Plusieurs d'entre les savants soutiennent que les Romains empruntèrent l'aigle de Jupiter, qui l'avait prise pour sa devise, parce que cet oiseau lui avait fourni du nectar pendant qu'il se tenait caché dans l'île de Crète, de peur que son père Saturne ne le dévorât. D'autres disent qu'ils la tiennent des Toscans, et d'autres enfin des habitants de l'Epire.

Il est bon de remarquer que ces aigles Romaines n'étaient point des aigles peintes sur des drapeaux ; c'étaient des figures en relief d'or ou d'argent, au haut d'une pique ; elles avaient les ailes étendues, et tenaient quelquefois un foudre dans leurs serres. Voyez l'Histoire de Dion, liv. XI. Au-dessous de l'aigle on attachait à la pique des boucliers, et quelquefois des couronnes. Voyez Feschius, Dissert. de insignibus. Et Lipse, de Militia Romanâ, liv. IV. Dialogue 5.

On dit que Constantin fut le premier qui introduisit l'aigle à deux têtes, pour montrer qu'encore que l'Empire semblât divisé, ce n'était néanmoins qu'un même corps. D'autres disent que ce fut Charlemagne, qui reprit l'aigle, comme étant l'enseigne des Romains, et qu'il y ajouta une seconde tête. Mais cette opinion est détruite par un aigle à deux têtes, que Lipse a observé dans la colonne Antonine, et parce qu'on ne voit qu'une seule tête dans le sceau de l'empereur Charles IV. qui est apposé à la bulle d'or.
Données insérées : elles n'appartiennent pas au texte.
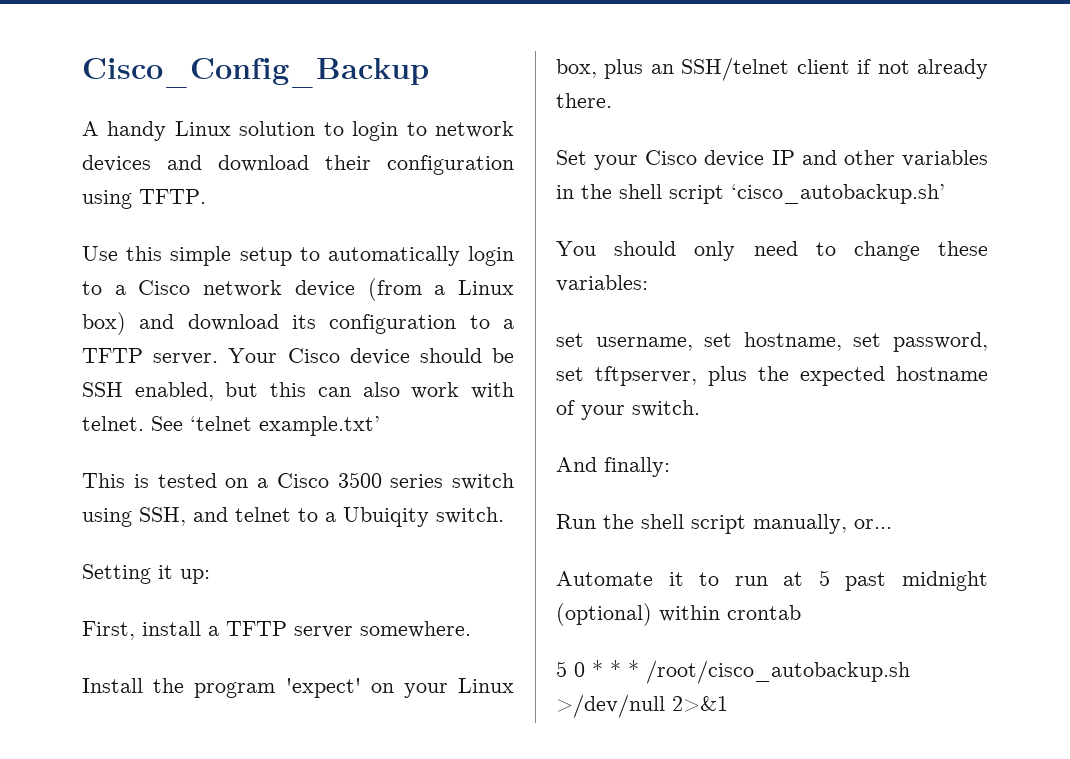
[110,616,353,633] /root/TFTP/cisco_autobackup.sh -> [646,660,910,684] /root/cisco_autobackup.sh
Ainsi il y a plus d'apparence à la conjecture du père Menestrier, qui dit que de même que les Empereurs d'Orient, quand il y en avait deux sur le thrône, marquaient leurs monnaies d'une croix à double traverse, que chacun d'eux tenait d'une main, comme étant le symbole des Chrétiens ; aussi firent-ils la même chose de l'aigle dans leurs enseignes, et au lieu de doubler leurs aigles, ils les joignirent et les représentèrent avec deux têtes : en quoi les Empereurs d'Occident suivirent bien-tôt leur exemple.

Le père Papebrock demande que la conjecture du père Menestrier soit prouvée par d'anciennes monnaies, sans quoi il doute si l'usage de l'aigle à deux têtes n'a point été purement arbitraire ; cependant il convient qu'il est probable que cet usage s'est introduit à l'occasion de deux Empereurs qui avaient été en même temps sur le thrône : il ajoute que depuis l'aigle à deux têtes de la colonne Antonine, on n'en trouve plus jusqu'au quatorzième siècle sous l'empereur Jean Paléologue.

Selon M. Spanheim, l'aigle sur les médailles est un symbole de la divinité et de la providence : mais tous les autres antiquaires disent que c'est le symbole de la souveraineté ou de l'Empire ; les princes sur les médailles desquels on la trouve le plus souvent, sont les Ptolemées et les Seleucides de Syrie : une aigle avec le mot consecratio dénote l'apothéose d'un Empereur. (V)

AIGLE, (Architecture) c'est la représentation de cet oiseau qui servait anciennement d'attribut aux chapiteaux des temples dédiés à Jupiter. On s'en sert encore pour orner quelques chapiteaux, comme à l'ionique de l'église des PP. Barnabites de Paris. (P)

* AIGLE, (Géographie) petite ville de France dans la haute Normandie, à onze lieues d'Evreux et dix-neuf de Rouen.